Dünya, Soğuk Savaş’tan bu yana belki de en tehlikeli dönemlerinden birini yaşıyor. Küresel gerilimlerin tırmandığı, büyük güçlerin birbirlerine karşı restleştiği bir dönemdeyiz. Özellikle Ukrayna-Rusya savaşı, İsrail-Filistin çatışmaları ve İran’ın bölgedeki etkinliği, Üçüncü Dünya Savaşı olasılığını ciddi bir şekilde gündeme taşıyor.

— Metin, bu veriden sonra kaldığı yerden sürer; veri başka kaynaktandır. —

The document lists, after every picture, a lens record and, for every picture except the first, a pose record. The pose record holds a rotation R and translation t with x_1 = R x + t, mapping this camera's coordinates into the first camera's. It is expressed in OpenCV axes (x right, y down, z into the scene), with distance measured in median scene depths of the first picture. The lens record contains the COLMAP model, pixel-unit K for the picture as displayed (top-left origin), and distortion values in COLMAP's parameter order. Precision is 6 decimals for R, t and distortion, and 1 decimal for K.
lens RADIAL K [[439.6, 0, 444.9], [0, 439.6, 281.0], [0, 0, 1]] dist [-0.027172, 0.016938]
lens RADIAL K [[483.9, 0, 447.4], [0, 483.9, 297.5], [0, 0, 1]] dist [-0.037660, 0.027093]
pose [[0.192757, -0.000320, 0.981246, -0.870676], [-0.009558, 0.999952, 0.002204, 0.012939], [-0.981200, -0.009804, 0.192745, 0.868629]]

Ukrayna Devlet Başkanı Volodymyr Zelenski’nin açıklamaları bu konuda dikkat çekici. Zelenski, Batı’ya seslenerek Rusya’nın zaferinin Üçüncü Dünya Savaşı’nı tetikleyebileceğini belirtti. Bu tür açıklamalar, Ukrayna’ya yönelik desteği artırmayı amaçlarken, aynı zamanda savaşın daha geniş bir coğrafyaya yayılma ihtimalini de gözler önüne seriyor. Ukrayna Başbakanı Denis Şmihal de bu endişeleri paylaşarak, yeterli savunma sağlanamaması durumunda küresel güvenlik sisteminin çökebileceği ve daha geniş çaplı bir savaşa yol açabileceği uyarısında bulunuyor.

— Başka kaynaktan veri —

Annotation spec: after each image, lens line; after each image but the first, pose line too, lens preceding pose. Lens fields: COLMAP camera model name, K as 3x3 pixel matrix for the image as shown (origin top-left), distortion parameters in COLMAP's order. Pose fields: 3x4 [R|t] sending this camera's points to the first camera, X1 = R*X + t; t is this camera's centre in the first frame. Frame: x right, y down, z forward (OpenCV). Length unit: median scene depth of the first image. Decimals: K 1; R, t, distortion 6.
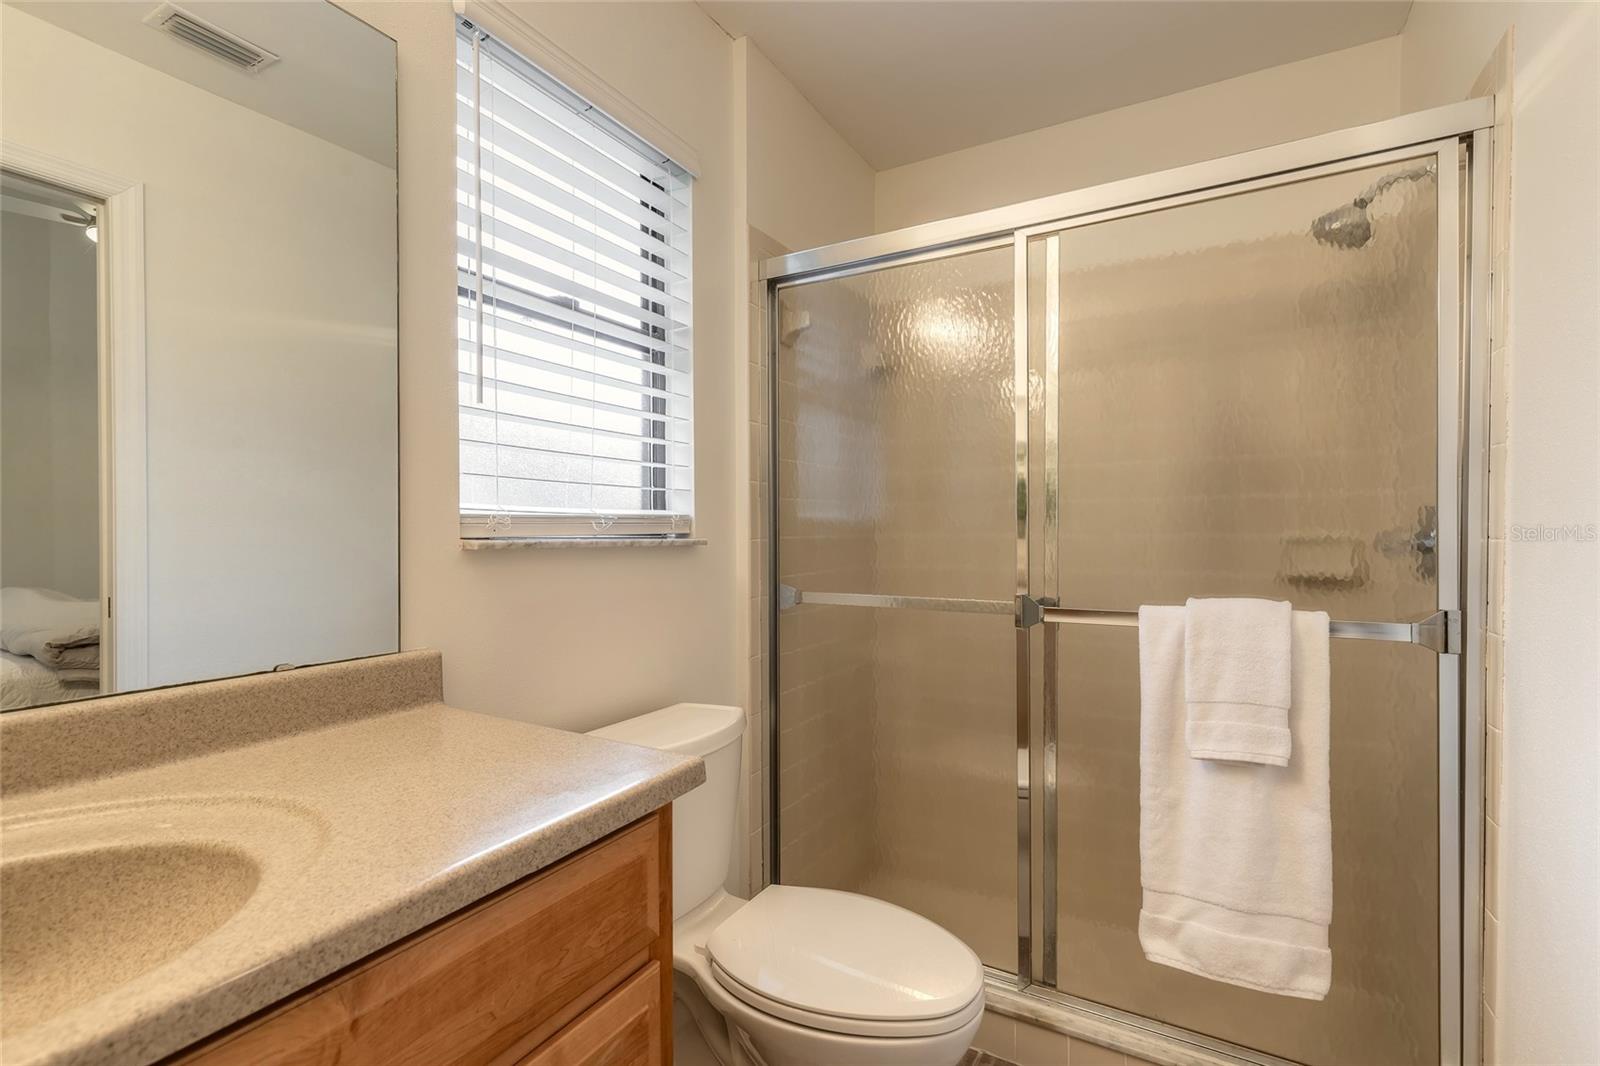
lens RADIAL K [[722.6, 0, 804.0], [0, 722.6, 532.9], [0, 0, 1]] dist [0.006936, -0.001032]
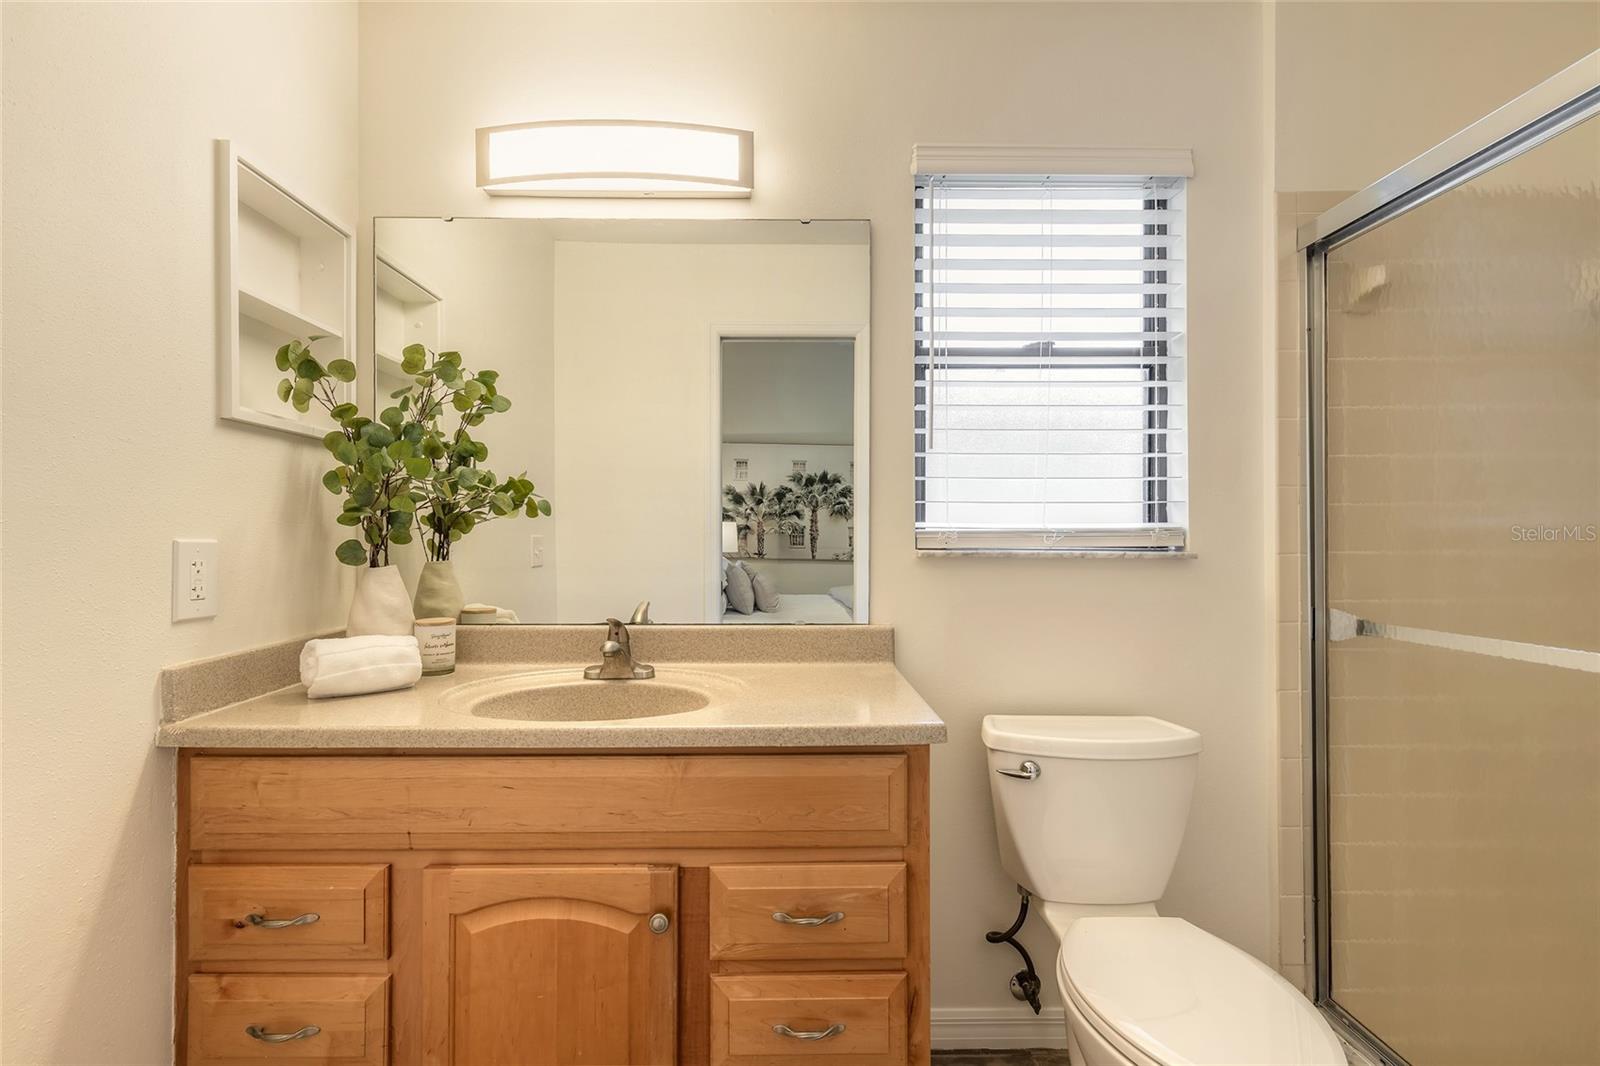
lens RADIAL K [[722.6, 0, 810.9], [0, 722.6, 537.1], [0, 0, 1]] dist [0.006936, -0.001032]
pose [[0.516148, -0.007379, -0.856468, 0.422543], [-0.004340, 0.999928, -0.011231, 0.001284], [0.856488, 0.009514, 0.516079, 0.075917]]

Peki, dünya bu senaryoya ne kadar hazır? Özellikle Çin’in stratejik duruşu burada dikkat çekiyor. Çin, doğrudan çatışmalardan kaçınarak, küresel olayları izliyor ve güç dengelerini kendi lehine çevirmeye çalışıyor. Çin’in bu stratejisi, Sun Tzu’nun öğretilerini hatırlatıyor: “En büyük zafer, savaşmadan kazanılandır.” Çin, büyük güçlerin birbirlerini yıpratmasını izlerken, kendi pozisyonunu güçlendiriyor.

Rusya cephesine baktığımızda ise NATO ile olası bir doğrudan çatışmanın Üçüncü Dünya Savaşı’na dönüşebileceği konusunda uyarılar var. Bu gerilim, dünya çapında savaş ihtimalinin ciddiyetini bir kez daha gözler önüne seriyor. NATO ile Rusya arasındaki gerilimlerin doğrudan çatışmaya evrilme riski, uluslararası kamuoyunda büyük bir tedirginlik yaratıyor. Rus yetkililerin bu konuda yaptığı açıklamalar, küresel barışın ne kadar kırılgan olduğunu bir kez daha kanıtlıyor.
Komplo teorisyenleri ise bu senaryoları farklı açılardan yorumluyor. Bazıları, büyük güçlerin aslında gizli anlaşmalar yaparak bu tür gerilimleri kontrollü bir şekilde tırmandırdığını iddia ediyor. Amaç, savunma sanayii harcamalarını artırmak ve halkı kontrol altında tutmak olabilir. Bu tür teoriler, resmi açıklamaların ötesinde farklı bir perspektif sunarak, olayların arkasındaki olası gizli gündemleri sorgulatıyor.
Belirsizlikler ve tehlikeler karşısında, bazı ülkeler ve bölgeler Üçüncü Dünya Savaşı senaryolarına karşı daha güvenli olarak değerlendiriliyor. Daily Mail’in hazırladığı listeye göre, Antarktika, Arjantin, Bhutan ve Şili gibi bölgeler, olası bir küresel çatışma durumunda güvenli bölgeler arasında yer alıyor. Bu bölgelerin coğrafi ve politik izolasyonu, küresel çatışmaların etkilerinden korunmalarını sağlayabilir.

Sonuç olarak, dünya genelindeki mevcut gerilimler ve çatışmalar, Üçüncü Dünya Savaşı olasılığını ciddi bir şekilde gündeme taşımış durumda. Küresel güvenlik stratejileri ve diplomatik çabalar, bu olasılığı engellemek için kritik önem taşıyor. Ancak, liderlerin iç politikadaki baskılar nedeniyle daha agresif tutumlar sergilediği de bir gerçek. Bu durum, dünya genelinde istikrarı sağlamak adına daha büyük çabalar ve uluslararası iş birliğini zorunlu kılıyor. Diplomasinin ve müzakerenin önemi, bu kritik dönemde her zamankinden daha fazla vurgulanmalı.
Unutulmamalı ki, tarihte birçok savaş, beklenmedik bir kıvılcımla başlamıştır. Bugün de dünya, böyle bir kıvılcımı ateşleyebilecek pek çok potansiyel tehlikeyle karşı karşıya. Bu nedenle, barışın korunması ve sürdürülmesi adına tüm uluslararası aktörlerin sorumluluk alması gerekmektedir.